23. VII.40…И в Париже все поражены, не понимают, как могло это случиться (это чудовищное поражение Франции)» [922].

Четырнадцатого июня 1940 года Париж пал. Начался оттуда сплошной исход. «Все друг друга потом разыскивали» [923].

С Жировым, продолжает Бунин дневниковую запись 25 июля 1940 года, «доехали 23 мая до Ментона. Оттуда ночью (в 11/2 ч.) на поезде в Cannes — ехали двенадцать часов (от Макона до Лиона в третьем классе — влезли в темноте — стоя, среди спящих в коридоре солдат, их мешков и т. п.). По приезде домой с неделю мучились, хлопотали, отбивая Маргу (Маргарита Августовна Степун, певица, сестра Ф. А. Степуна, подруга Г. Н. Кузнецовой. — А. Б.) от концентрационного лагеря (у нее немецкий паспорт)».

Для того чтобы не угнали М. А. Степун в концентрационный лагерь, необходимо было убедить власти, что она русская и больная. Хлопотал общественный деятель, адвокат В. А. Маклаков; поручился за нее Бунин.
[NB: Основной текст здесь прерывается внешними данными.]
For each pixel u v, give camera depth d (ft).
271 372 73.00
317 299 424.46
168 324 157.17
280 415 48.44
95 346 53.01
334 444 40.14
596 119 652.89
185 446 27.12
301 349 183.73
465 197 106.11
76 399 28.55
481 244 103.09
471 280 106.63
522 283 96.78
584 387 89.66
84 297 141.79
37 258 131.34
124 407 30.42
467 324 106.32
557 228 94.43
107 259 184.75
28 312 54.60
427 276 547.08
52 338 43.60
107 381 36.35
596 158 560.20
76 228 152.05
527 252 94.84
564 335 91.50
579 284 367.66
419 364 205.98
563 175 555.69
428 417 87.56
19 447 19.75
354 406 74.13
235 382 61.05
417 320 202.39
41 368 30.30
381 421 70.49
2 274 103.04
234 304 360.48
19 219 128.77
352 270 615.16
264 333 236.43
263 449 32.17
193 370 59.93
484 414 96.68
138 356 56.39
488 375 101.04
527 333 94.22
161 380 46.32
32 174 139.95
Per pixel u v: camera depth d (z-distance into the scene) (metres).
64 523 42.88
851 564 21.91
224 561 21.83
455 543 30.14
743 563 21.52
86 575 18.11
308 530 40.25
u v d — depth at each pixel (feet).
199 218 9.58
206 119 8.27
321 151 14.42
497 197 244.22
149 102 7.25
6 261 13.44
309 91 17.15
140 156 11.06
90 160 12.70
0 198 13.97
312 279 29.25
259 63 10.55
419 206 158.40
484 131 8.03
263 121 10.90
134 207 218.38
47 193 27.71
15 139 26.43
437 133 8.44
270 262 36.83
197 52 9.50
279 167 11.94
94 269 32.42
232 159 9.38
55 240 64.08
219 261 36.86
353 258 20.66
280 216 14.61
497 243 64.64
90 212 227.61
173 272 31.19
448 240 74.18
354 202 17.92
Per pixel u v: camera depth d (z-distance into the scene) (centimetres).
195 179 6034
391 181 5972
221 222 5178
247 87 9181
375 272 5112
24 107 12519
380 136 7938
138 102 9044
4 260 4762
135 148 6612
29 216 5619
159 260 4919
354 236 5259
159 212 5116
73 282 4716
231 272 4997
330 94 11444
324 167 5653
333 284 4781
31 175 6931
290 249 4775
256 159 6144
«10 июня вечером Италия вступила в войну. Не спал, — пишет он, — до часу. В час открыл окно, высунулся — один соловей в пустоте, в неподвижности, в несуществовании никакой жизни. Нигде ни единого огня.

Дальше — неделя тревожных сборов к выезду из Грасса — думали, что, может быть, на несколько месяцев — я убрал все наше жалкое имущество. Боялся ехать — кинуться в море беженцев, куда-то в Вандею, в Пиренеи, куда бежит вся Франция, вшестером (с Буниными, Кузнецовой и М. А. Степун — также Е. Н. Жирова и ее дочь Ольга. — А. Б.), с тридцатью местами багажа… Уехали больше всего из-за Марги — ей в жандармерии приказали уехать из Alpes Maritimes (из Приморских Альп. — А. Б.) „в двадцать четыре часа!“. Помогли и алерты, и мысль, что, возможно, попадешь под итальянцев. (Первый алерт был у нас в воскресенье 2 июня, в девятом часу утра.) 3 июня Марга мне крикнула из своего окна, прослушав радио: „Страшный налет на Париж, сброшено больше тысячи бомб“. 5 июня прочитал в „Ecl<aireur de Nice>“, что убитых в Париже оказалось 254 человека, раненых 652. Утром узнал по радио, что началось огромное сражение… 6-го был в Ницце… для знакомства с Еленой Александровной Розен-Мейер, родной внучкой Пушкина — крепкая, невысокая женщина, на вид не больше сорока пяти, лицо, его костяк, овал — что-то напоминающее пушкинскую посмертную маску. По дороге в Ниццу — барьеры, баррикады…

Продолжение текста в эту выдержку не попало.